Copy out the whole listing exactly as given. Skip the pictures.
● ● ● ● ● ● ●
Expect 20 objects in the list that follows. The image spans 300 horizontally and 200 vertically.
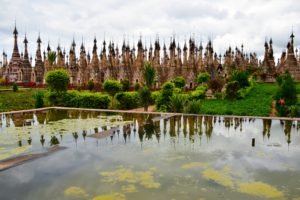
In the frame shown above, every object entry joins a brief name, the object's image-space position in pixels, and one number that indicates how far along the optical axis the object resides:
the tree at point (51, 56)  37.22
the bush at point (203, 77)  37.09
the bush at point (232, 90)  25.22
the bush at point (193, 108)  15.74
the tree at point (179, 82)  31.33
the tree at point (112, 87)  22.14
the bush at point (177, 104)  16.34
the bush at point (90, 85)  32.62
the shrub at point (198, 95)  24.46
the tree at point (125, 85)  29.98
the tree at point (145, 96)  18.09
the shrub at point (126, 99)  20.06
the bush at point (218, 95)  26.31
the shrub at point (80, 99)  19.61
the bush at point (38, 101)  19.04
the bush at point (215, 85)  27.95
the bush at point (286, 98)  14.80
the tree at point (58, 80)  20.39
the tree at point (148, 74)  19.61
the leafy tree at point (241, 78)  29.49
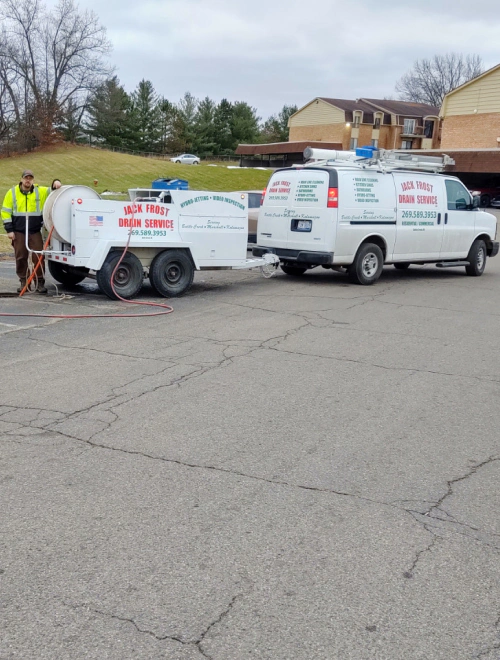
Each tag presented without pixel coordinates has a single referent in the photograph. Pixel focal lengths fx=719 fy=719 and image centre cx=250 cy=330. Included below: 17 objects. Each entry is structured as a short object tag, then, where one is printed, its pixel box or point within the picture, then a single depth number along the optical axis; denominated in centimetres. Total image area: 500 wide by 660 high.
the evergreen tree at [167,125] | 8300
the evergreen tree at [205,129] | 8406
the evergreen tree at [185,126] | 8262
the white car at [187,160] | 7025
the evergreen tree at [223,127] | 8694
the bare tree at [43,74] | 6275
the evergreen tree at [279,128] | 9162
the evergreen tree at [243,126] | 8656
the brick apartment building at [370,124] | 6850
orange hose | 1109
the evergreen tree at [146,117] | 8175
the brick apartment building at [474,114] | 5016
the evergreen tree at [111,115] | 6969
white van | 1327
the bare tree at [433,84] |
● ● ● ● ● ● ●
Result for this exercise »
Expect 20 objects in the list that follows. The image spans 300 horizontally and 200 vertically.
In the frame shown above, every object entry joins a brief name, the object's image-space position in pixels, and one number that indicates how far along the optical axis the object resides:
the tree at point (51, 56)  37.22
the bush at point (203, 77)  37.09
the bush at point (232, 90)  25.22
the bush at point (193, 108)  15.74
the tree at point (179, 82)  31.33
the tree at point (112, 87)  22.14
the bush at point (177, 104)  16.34
the bush at point (90, 85)  32.62
the shrub at point (198, 95)  24.46
the tree at point (125, 85)  29.98
the tree at point (145, 96)  18.09
the shrub at point (126, 99)  20.06
the bush at point (218, 95)  26.31
the shrub at point (80, 99)  19.61
the bush at point (38, 101)  19.04
the bush at point (215, 85)  27.95
the bush at point (286, 98)  14.80
the tree at point (58, 80)  20.39
the tree at point (148, 74)  19.61
the leafy tree at point (241, 78)  29.49
Each tag presented without pixel coordinates has a single referent in the photograph. Pixel focal lengths fx=719 fy=719 and image centre cx=250 cy=330. Included below: 17 objects. Each entry is structured as a short object tag, then, where one is printed, its pixel box or point within the picture, then a single depth number along the optical axis; denominated in centimetres. Total image area: 500 wide by 660 high.
the evergreen tree at [167,125] | 8300
the evergreen tree at [205,129] | 8406
the evergreen tree at [185,126] | 8262
the white car at [187,160] | 7025
the evergreen tree at [223,127] | 8694
the bare tree at [43,74] | 6275
the evergreen tree at [279,128] | 9162
the evergreen tree at [243,126] | 8656
the brick apartment building at [370,124] | 6850
orange hose | 1109
the evergreen tree at [146,117] | 8175
the brick apartment building at [474,114] | 5016
the evergreen tree at [111,115] | 6969
white van | 1327
the bare tree at [433,84] |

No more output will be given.